Please help with this problem. Thanks
a/ Show that for any real number x,
if x>1 then |x^4|=< |23x^4 + 8x^2 + 4x|
b/ Show that for any real number x,
if x>1 then |23x^4 + 8x^2 + 4x| => |x^4|
c/ Use the big Theta and big O-notations to express the results of part (a) and (b)
d/ What can you deduce about the order of 23x^4 + 8x^2 + 4x ?
a/ To show that for any real number x, if x > 1 then |x^4| <= |23x^4 + 8x^2 + 4x|, we can start by simplifying the expression |23x^4 + 8x^2 + 4x|.

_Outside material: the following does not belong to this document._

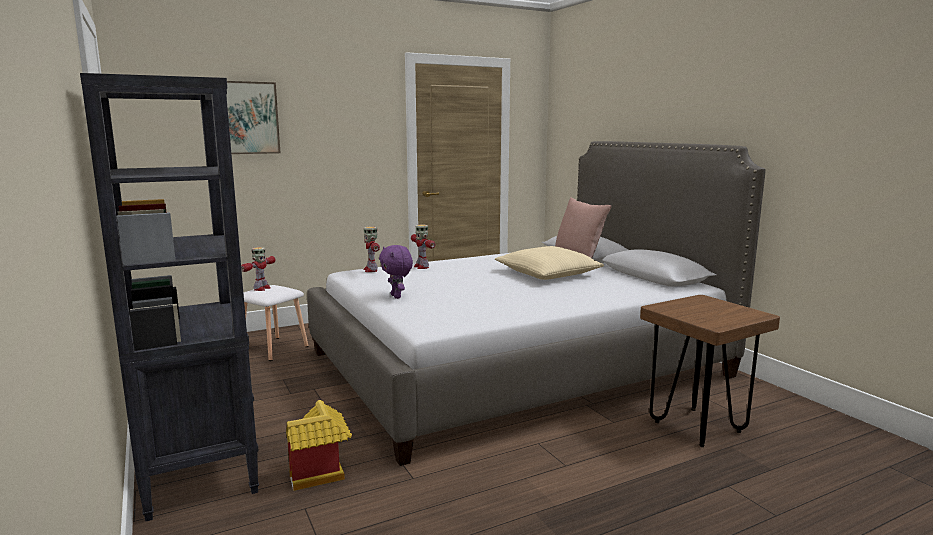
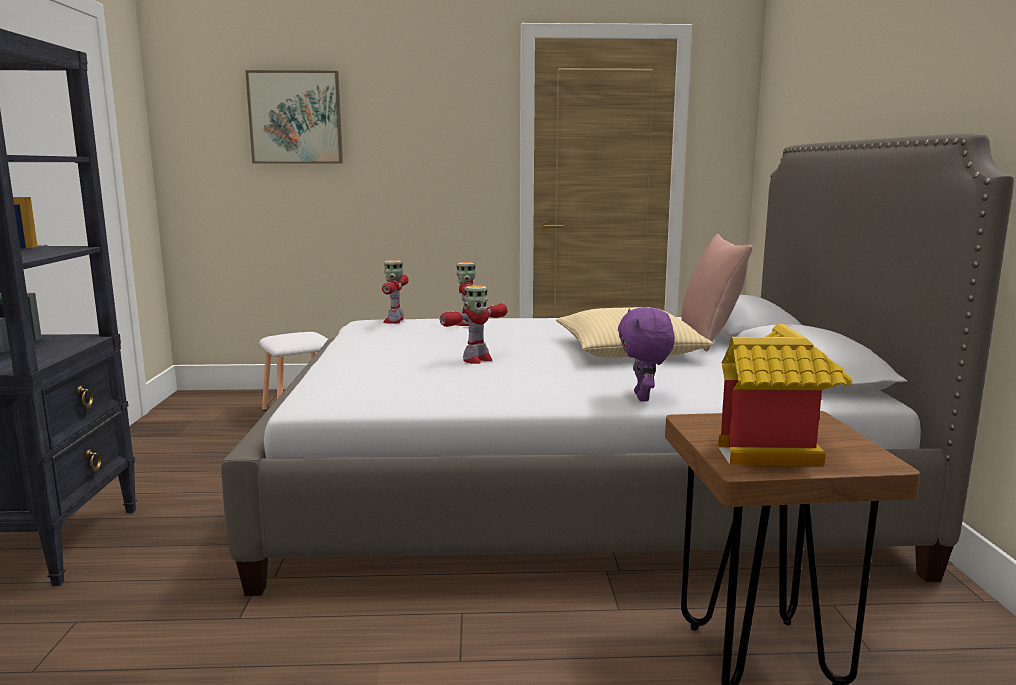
camera: 25 degrees right, 0 degrees up
(261, 288) = (288, 334): toy robot -> toy robot (476, 360)
(320, 474) = (147, 582): toy house -> toy house (775, 453)
(397, 296) = (361, 356): purple plush toy -> purple plush toy (644, 397)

First, let's factor out x from each term:
|23x^4 + 8x^2 + 4x| = |x(23x^3 + 8x + 4)|
Since x > 1, we can conclude that x^4 > x and x^4 > 1. Therefore, we have:
|x^4| > |x| > 1
Now, let's consider the expression inside the absolute value |23x^3 + 8x + 4|. We know that x > 1, so each term in the expression is positive. Therefore, we can drop the absolute value signs:
23x^3 + 8x + 4
Next, we can compare the magnitudes of the terms x^4 and 23x^3 + 8x + 4:
|x^4| <= 23x^4 since 23x^4 is always greater than x^4 when x > 1
Now, let's substitute this inequality into the original expression:
|x^4| <= |23x^4 + 8x^2 + 4x|
|x^4| <= 23x^4 + 8x^2 + 4x
Thus, we have shown that for any real number x, if x > 1, then |x^4| <= |23x^4 + 8x^2 + 4x|.

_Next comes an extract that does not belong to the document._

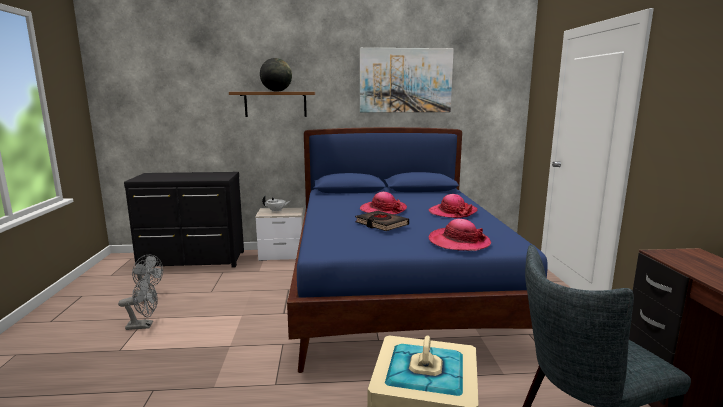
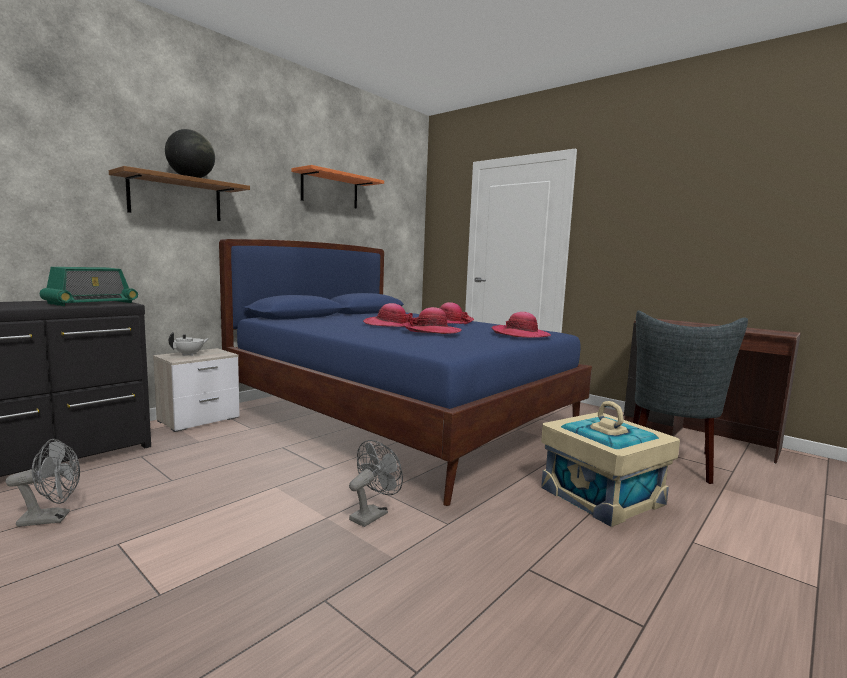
camera: 45 degrees left, 5 degrees down
(144, 325) = (137, 552): grey fan -> grey fan (372, 514)
(210, 176) = (91, 303): none -> radio
(381, 224) = (431, 331): black book -> hat
(405, 80) = (330, 190): picture -> orange shelf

b/ To show that for any real number x, if x > 1 then |23x^4 + 8x^2 + 4x| >= |x^4|, we can use a similar approach.
We can start by simplifying the expression |23x^4 + 8x^2 + 4x| again.
|23x^4 + 8x^2 + 4x| = |x(23x^3 + 8x + 4)|
Since x > 1, we know that x^4 > x and x^4 > 1. Therefore, we have:
|x^4| > |x| > 1
Now, let's consider the expression inside the absolute value |23x^3 + 8x + 4|. Again, we can drop the absolute value signs since each term is positive:
23x^3 + 8x + 4
Next, we can compare the magnitudes of the terms x^4 and 23x^3 + 8x + 4:
|x^4| <= 23x^4 since 23x^4 is always greater than x^4 when x > 1
Now, let's substitute this inequality into the original expression:
|x^4| <= |23x^4 + 8x^2 + 4x|
|x^4| <= 23x^4 + 8x^2 + 4x
Thus, we have shown that for any real number x, if x > 1, then |23x^4 + 8x^2 + 4x| >= |x^4|.

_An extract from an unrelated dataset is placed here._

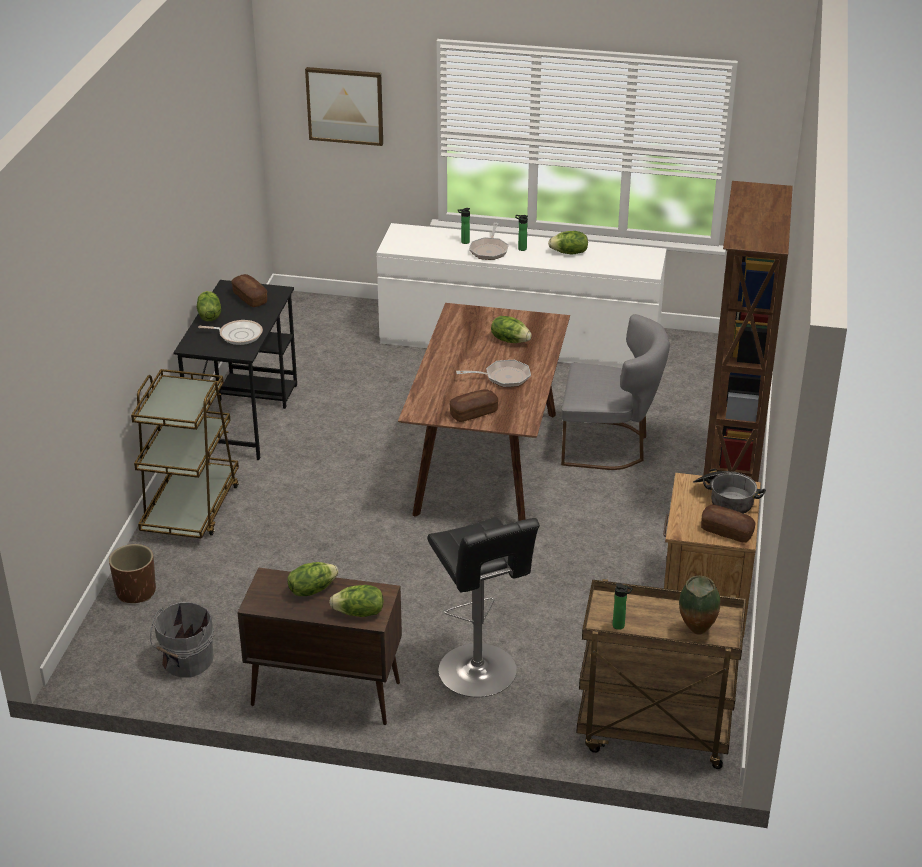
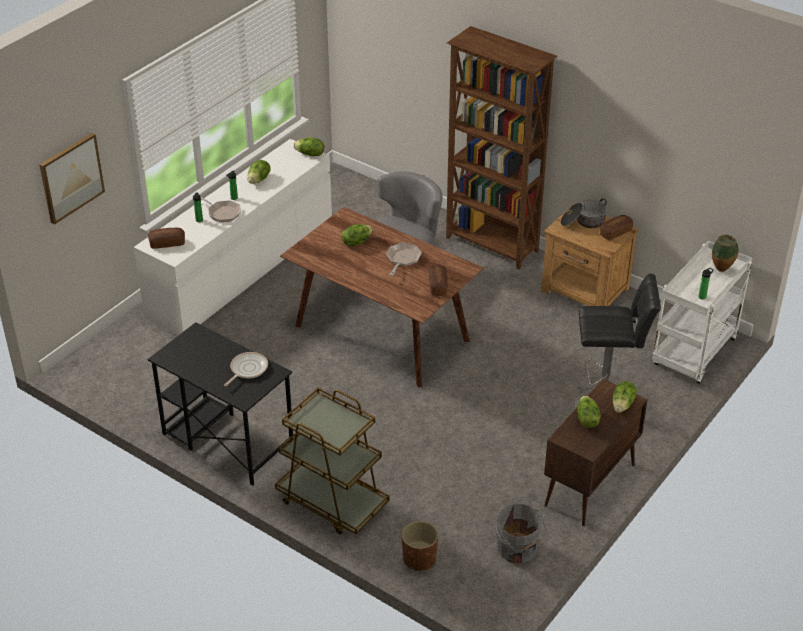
camera: 65 degrees left, 5 degrees up
(209, 316) = (203, 378): lettuce -> lettuce (310, 154)
(250, 298) = (193, 349): bread -> bread (167, 243)
(652, 733) = (694, 354): brown cart -> white cart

c/ Now let's express the results of part (a) and (b) using the big Theta and big O-notations.
In part (a), we showed that |x^4| <= |23x^4 + 8x^2 + 4x|. This implies that |23x^4 + 8x^2 + 4x| is an upper bound for |x^4|. Using big O-notation, we can express this as:
|x^4| = O(|23x^4 + 8x^2 + 4x|)
In part (b), we showed that |x^4| <= |23x^4 + 8x^2 + 4x|. This implies that |x^4| is a lower bound for |23x^4 + 8x^2 + 4x|. Using big Theta-notation, we can express this as:
|x^4| = Θ(|23x^4 + 8x^2 + 4x|)
d/ From the results of part (a) and (b), we can deduce that the order of the polynomial 23x^4 + 8x^2 + 4x is O(x^4) and Θ(x^4). This means that as x approaches infinity, the dominant term is x^4.